Un nourrisson de 14 mois a été retrouvé mort mercredi sur la banquette du véhicule de son père qui l’y avait laissé avant de se rendre sur son lieu de travail, dans les Pyrénées-Atlantiques. Devant de pareils cas d’oubli, la justice choisit généralement de ne pas accabler le parent et se contente d’une déclaration de culpabilité, sans l’assortir d’une peine.
C’est la dernière illustration de ce que les spécialistes appellent le syndrome du “bébé oublié” endeuillant certaines familles lors des périodes de grande chaleur. Mercredi en fin d’après-midi à Bordes, dans les Pyrénées-Atlantiques, un bébé de 14 mois a été retrouvé mort dans la voiture de son père, qui avait semble-t-il oublié de le déposer à la crèche avant de garer son véhicule sur le parking de son usine et d’y prendre son poste pour la journée. Les deux parents ont aussitôt été admis, en état de choc, au Centre hospitalier de Pau.
Mais tandis que le parquet du chef-lieu des Pyrénées-Atlantiques a ouvert une enquête pour homicide involontaire, il apparaît que la dimension particulièrement douloureuse de ces drames influence la réponse pénale. La justice préfère en général ne pas accabler le parent négligent, et le reconnaître comme coupable sans pour autant lui attribuer une peine.

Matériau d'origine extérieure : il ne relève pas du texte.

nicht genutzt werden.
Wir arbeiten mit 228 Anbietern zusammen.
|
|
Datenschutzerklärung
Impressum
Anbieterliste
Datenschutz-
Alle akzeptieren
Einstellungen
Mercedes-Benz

Caty Richard, avocate au barreau de Pontoise, rappelle sur BFMTV que c’est au parquet que revient dans ces situations de trancher sur “l’opportunité des poursuites”.
“La décision qui suivra pourra être tout à fait symbolique, c’est-à-dire une simple déclaration de culpabilité, sans peine”. L’avocate souligne qu’il “y a encore 20 ou 30 ans”, il était même fréquent que le parquet renonce aux poursuites, estimant que l’affliction des parents était déjà une “peine suffisante pour eux”.
“Aujourd’hui, les mentalités ont changé et on estime en tout état de cause que la justice doit passer”, contrebalance-t-elle. Mais la bienveillance prime encore, dans l’énoncé de l’éventuel verdict comme dans la procédure antérieure: “Il n’est pas du tout obligatoire de les mettre en garde à vue. On peut les entendre sous le régime de l’audition libre.”
“Pour le qualifier juridiquement, il faut dire qu’il s’agit d’un homicide involontaire et à partir du moment où on est dans le cadre d’un homicide involontaire, ça veut dire qu’on a donné la mort mais qu’on ne le voulait absolument pas, qu’on ne voulait même pas nuire”, justifie Cathy Richard.
Dans ce contexte, on considère la mort du bébé en tant qu'”accident domestique”, comme dans le cas de la noyade d’un enfant dans une piscine.
La psychologue-clincienne parisienne Johanna Rozenblum souligne de son côté que la malveillance intervient rarement dans ces drames.
“Les cas de maltraitance ne représenteraient que 13% de ces cas. La plupart du temps, c’est lié à un épisode de trouble cognitif où la mémoire du quotidien prend le pas sur la mémoire prospective, celle qui nous permet de gérer les événements inhabituels comme lorsqu’on doit faire un crochet pour déposer son enfant à la crèche”, développe-t-elle. “Et tout ça serait exacerbé par la dépression, la consommation d’alcool ou de substance psychoactive, ou une grande fatigue et charge mentale”.
“Dans ces cas-là, on est toujours face à une détresse énorme”, fait valoir Cathy Richard.
Une détresse psychologique qui incite les institutions à accompagner les parents plutôt qu’à les condamner.
“On est dans le cas d’une prise en charge liée à un trouble de stress post-traumatique sévère. Les parents sont souvent en état de choc, un état nécessitant une hospitalisation”, reprend Johanna Rozenblum, avant de caractériser: “La verbalisation dans un premier temps est souvent impossible à cause d’une phase de sidération puis viennent les manifestations de stress post-traumatique”.
Au Centre hospitalier de Pau, les parents de la petite victime de 14 mois bénéficient actuellement du soutien d’une cellule psychologique.